China alerta contra atos militares em sua zona econômica

Advertência de Pequim é feita após Pyongyang alertar que Seul e EUA aproximam Península da Coreia da guerra com manobras militares

iG São Paulo |

A China alertou nesta sexta-feira contra quaisquer ações militares em sua zona econômica exclusiva, em resposta à realização a partir do domingo de manobras conjuntas entre EUA e Coreia do Sul. Washington enviou um porta-aviões para participar dos exercícios militares, que devem durar quatro dias. A zona econômica exclusiva é uma área naval de até 200 milhas náuticas a partir da costa de um país.
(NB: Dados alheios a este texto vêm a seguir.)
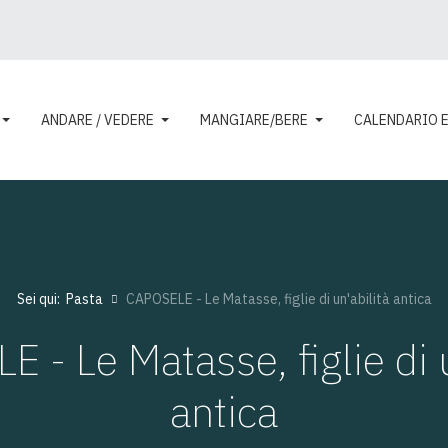
ANDARE / VEDERE
MANGIARE/BERE
CALENDARIO 
Sei qui:
Pasta
CAPOSELE - Le Matasse, figlie di un'abilità antica
 - Le Matasse, figlie di u
antica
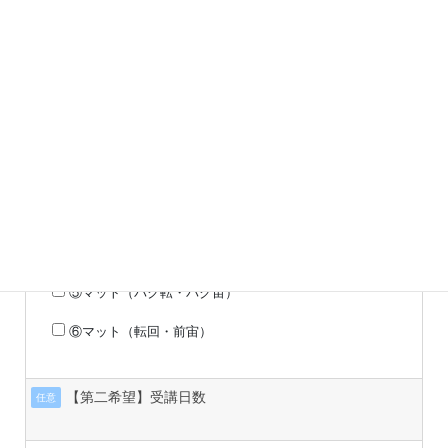
【第二希望】受講種目
任意
①鉄棒（け上がり）
②とび箱（開脚とび・台上前転）
③マット（倒立・側転・後転倒立）
④鉄棒（逆上がり・空中逆上がり・空中前回り）
⑤マット（バク転・バク宙）
⑥マット（転回・前宙）
【第二希望】受講日数
任意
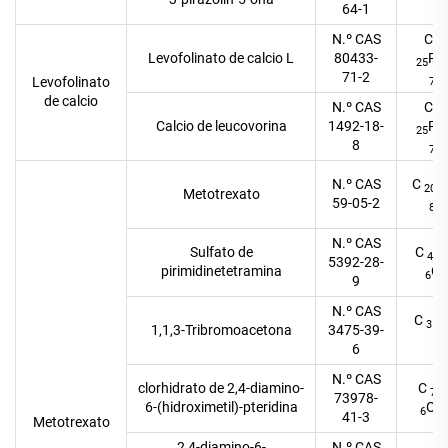
2
64-1
N.º CAS
C
20
Levofolinato de calcio L
80433-
Pu
25
71-2
O
Levofolinato
7
de calcio
N.º CAS
C
20
Calcio de leucovorina
1492-18-
Pu
25
8
O
7
N.º CAS
C
20
Metotrexato
59-05-2
O
8
N.º CAS
Sulfato de
C
H
4
5392-28-
pirimidinetetramina
O
6
9
N.º CAS
C
H
3
1,1,3-Tribromoacetona
3475-39-
3
6
N.º CAS
clorhidrato de 2,4-diamino-
C
7
73978-
6-(hidroximetil)-pteridina
O·H
6
41-3
Metotrexato
2,4-diamino-6-
N.º CAS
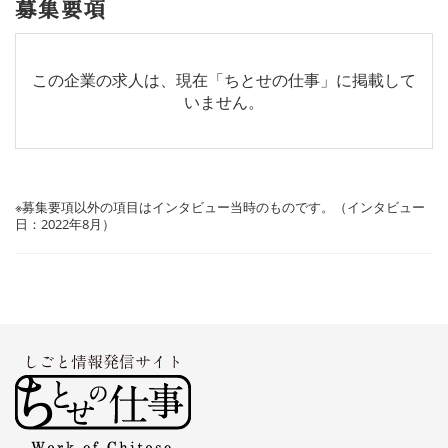
募集要項
この企業の求人は、現在「ちとせの仕事」に掲載して
いません。
※募集要項以外の項目はインタビュー当時のものです。（インタビュー
日：2022年8月）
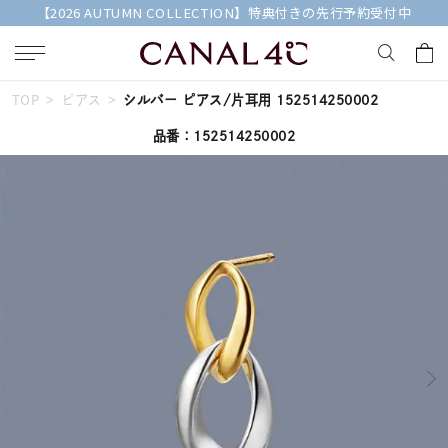
【2026 AUTUMN COLLECTION】特典付きの先行予約受付中
TOP
ピアス
シルバー ピアス/片耳用 152514250002
キーワードで検索する
品番：152514250002
人気検索キーワード
#ペア
#eギフト
#ハーフエタニティリング
#刻印可
#メンズ ネックレス
ブランド
Canal４℃
カテゴリー
すべてのジュエリー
"Nos opomos a qualquer ato unilateral conduzido na zona econômica exclusiva da China sem aprovação", declarou o porta-voz do Ministério das Relações Exteriores da China, Hong Lei, em resposta sobre qual a posição chinesa em relação ao envio do porta-aviões americano George Washington à região para participar de exercícios navais militares com a Coreia do Sul.

AP
Visitantes caminham ao lado de tela que mostra vídeo de combate da China contra os EUA na Guerra da Coreia (1950-1953) em ponte destruída no conflito em Dandong, China
A situação atual na Península Coreana é complicada e sensível. Todas as partes devem mostrar moderação, trabalhar em favor da distensão, da manutenção da paz e da estabilidade da península, e não o contrário", completou Hong.

Coreia do Norte faz advertência

A declaração da China foi feita após a Coreia do Norte, que lançou disparos contra uma ilha sul-coreana na terça-feira deixando quatro mortos, ter afirmado nesta sexta-feira que os exercícios militares conjuntos entre EUA e Seul aproximam a região de uma guerra.

"A situação na Península Coreana está à beira de uma guerra por causa do imprudente plano desses elementos de realizar novos exercícios de guerra voltados contra a Coreia do Norte", afirmou a KCNA, agência oficial de notícias norte-coreana.

"O Exército e o povo estão agora enraivecidos pela provocação do grupo fantoche (referência à Coreia do Sul), e se preparando plenamente para lançar uma chuva de fogo e explodir o baluarte dos inimigos se eles ousarem investir novamente contra a dignidade e a soberania da Coreia do Norte."

Na terça-feira, o disparo de dezenas de tiros de artilharia contra uma ilha sul-coreana provocou a morte de dois soldados e dois civis e elevou a tensão na região. A Coreia do Norte ameaçou promover novas ações militares se a Coreia do Sul mantiver o que chamou de "caminho de provocações militares".

O governo norte-coreano também acusou os EUA pelo aumento do nível de hostilidades entre os países, dizendo que o governo americano ajudou a desenhar "a fronteira marítima ilegal" entre os dois países no lado ocidental.

Novos disparos

Moradores da ilha sul-coreana de Yeonpyeong, alvo do ataque de terça-feira, disseram ter ouvido novos disparos de artilharia no território norte-coreano nesta sexta-feira. Segundo um porta-voz do Ministério da Defesa da Coreia do Sul, aparentemente os disparos eram parte de um treinamento militar e não foram direcionados à ilha. Ainda assim, moradores de Yeonpyeong ficaram assustados e, ao ouvir o barulho,  abrigaram-se em refúgios.

Arte/iG
Coreia do Norte lançou disparos contra ilha sul-coreana
Também nesta terça-feira, o governo sul-coreano nomeou Lee Hee-won como novo ministro da Defesa, após a renúncia de Kim Tae-young, criticado pela resposta considerada pouco contundente ao ataque da Coreia do Norte. Lee Hee-won era assessor de segurança nacional.

Na quinta-feira, a Coreia do Sul afirmou que vai reforçar a segurança na fronteira e criar novas regras militares para lidar com ameaças da Coreia do Norte. Segundo um porta-voz presidencial sul-coreano, as respostas do país ao vizinho do norte haviam se tornado "passivas demais".